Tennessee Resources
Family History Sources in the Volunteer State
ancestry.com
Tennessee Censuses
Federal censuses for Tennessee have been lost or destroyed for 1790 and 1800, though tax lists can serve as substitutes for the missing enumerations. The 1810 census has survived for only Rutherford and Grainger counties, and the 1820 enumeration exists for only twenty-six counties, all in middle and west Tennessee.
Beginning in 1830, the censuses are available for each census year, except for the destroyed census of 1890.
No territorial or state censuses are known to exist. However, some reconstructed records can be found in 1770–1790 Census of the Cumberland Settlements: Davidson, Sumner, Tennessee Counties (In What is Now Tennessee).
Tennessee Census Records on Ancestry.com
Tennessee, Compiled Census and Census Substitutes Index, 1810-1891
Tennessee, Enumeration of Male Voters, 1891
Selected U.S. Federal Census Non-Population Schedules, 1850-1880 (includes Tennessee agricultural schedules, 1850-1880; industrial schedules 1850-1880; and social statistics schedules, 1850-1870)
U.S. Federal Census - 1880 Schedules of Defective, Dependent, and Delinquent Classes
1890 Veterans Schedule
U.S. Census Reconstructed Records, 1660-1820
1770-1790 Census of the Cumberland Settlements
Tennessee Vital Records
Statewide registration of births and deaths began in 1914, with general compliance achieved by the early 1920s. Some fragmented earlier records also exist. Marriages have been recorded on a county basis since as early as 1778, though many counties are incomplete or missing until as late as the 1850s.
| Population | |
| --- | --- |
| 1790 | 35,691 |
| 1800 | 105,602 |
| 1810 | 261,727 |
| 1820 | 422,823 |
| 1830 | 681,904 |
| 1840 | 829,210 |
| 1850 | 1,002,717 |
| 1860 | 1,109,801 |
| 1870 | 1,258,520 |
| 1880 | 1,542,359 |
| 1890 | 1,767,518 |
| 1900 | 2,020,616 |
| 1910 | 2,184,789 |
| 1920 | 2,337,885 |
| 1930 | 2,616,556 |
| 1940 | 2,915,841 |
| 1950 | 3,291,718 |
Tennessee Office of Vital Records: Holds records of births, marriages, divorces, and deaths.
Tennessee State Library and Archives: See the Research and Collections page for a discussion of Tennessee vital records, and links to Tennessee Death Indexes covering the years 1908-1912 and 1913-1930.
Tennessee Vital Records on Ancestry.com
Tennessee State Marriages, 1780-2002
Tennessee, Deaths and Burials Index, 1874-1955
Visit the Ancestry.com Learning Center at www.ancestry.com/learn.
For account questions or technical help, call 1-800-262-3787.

● **Task objective**
The output should restate the data exactly, with no line missing.

● **Answer space**
Tennessee Resources
Family History Sources in the Volunteer State
ancestry.com
Tennessee Censuses
Federal censuses for Tennessee have been lost or destroyed for 1790 and 1800, though tax lists can serve as substitutes for the missing enumerations. The 1810 census has survived for only Rutherford and Grainger counties, and the 1820 enumeration exists for only twenty-six counties, all in middle and west Tennessee.
Beginning in 1830, the censuses are available for each census year, except for the destroyed census of 1890.
No territorial or state censuses are known to exist. However, some reconstructed records can be found in 1770–1790 Census of the Cumberland Settlements: Davidson, Sumner, Tennessee Counties (In What is Now Tennessee).
Tennessee Census Records on Ancestry.com
Tennessee, Compiled Census and Census Substitutes Index, 1810-1891
Tennessee, Enumeration of Male Voters, 1891
Selected U.S. Federal Census Non-Population Schedules, 1850-1880 (includes Tennessee agricultural schedules, 1850-1880; industrial schedules 1850-1880; and social statistics schedules, 1850-1870)
U.S. Federal Census - 1880 Schedules of Defective, Dependent, and Delinquent Classes
1890 Veterans Schedule
U.S. Census Reconstructed Records, 1660-1820
1770-1790 Census of the Cumberland Settlements
Tennessee Vital Records
Statewide registration of births and deaths began in 1914, with general compliance achieved by the early 1920s. Some fragmented earlier records also exist. Marriages have been recorded on a county basis since as early as 1778, though many counties are incomplete or missing until as late as the 1850s.
| Population | |
| --- | --- |
| 1790 | 35,691 |
| 1800 | 105,602 |
| 1810 | 261,727 |
| 1820 | 422,823 |
| 1830 | 681,904 |
| 1840 | 829,210 |
| 1850 | 1,002,717 |
| 1860 | 1,109,801 |
| 1870 | 1,258,520 |
| 1880 | 1,542,359 |
| 1890 | 1,767,518 |
| 1900 | 2,020,616 |
| 1910 | 2,184,789 |
| 1920 | 2,337,885 |
| 1930 | 2,616,556 |
| 1940 | 2,915,841 |
| 1950 | 3,291,718 |
Tennessee Office of Vital Records: Holds records of births, marriages, divorces, and deaths.
Tennessee State Library and Archives: See the Research and Collections page for a discussion of Tennessee vital records, and links to Tennessee Death Indexes covering the years 1908-1912 and 1913-1930.
Tennessee Vital Records on Ancestry.com
Tennessee State Marriages, 1780-2002
Tennessee, Deaths and Burials Index, 1874-1955
Visit the Ancestry.com Learning Center at www.ancestry.com/learn.
For account questions or technical help, call 1-800-262-3787.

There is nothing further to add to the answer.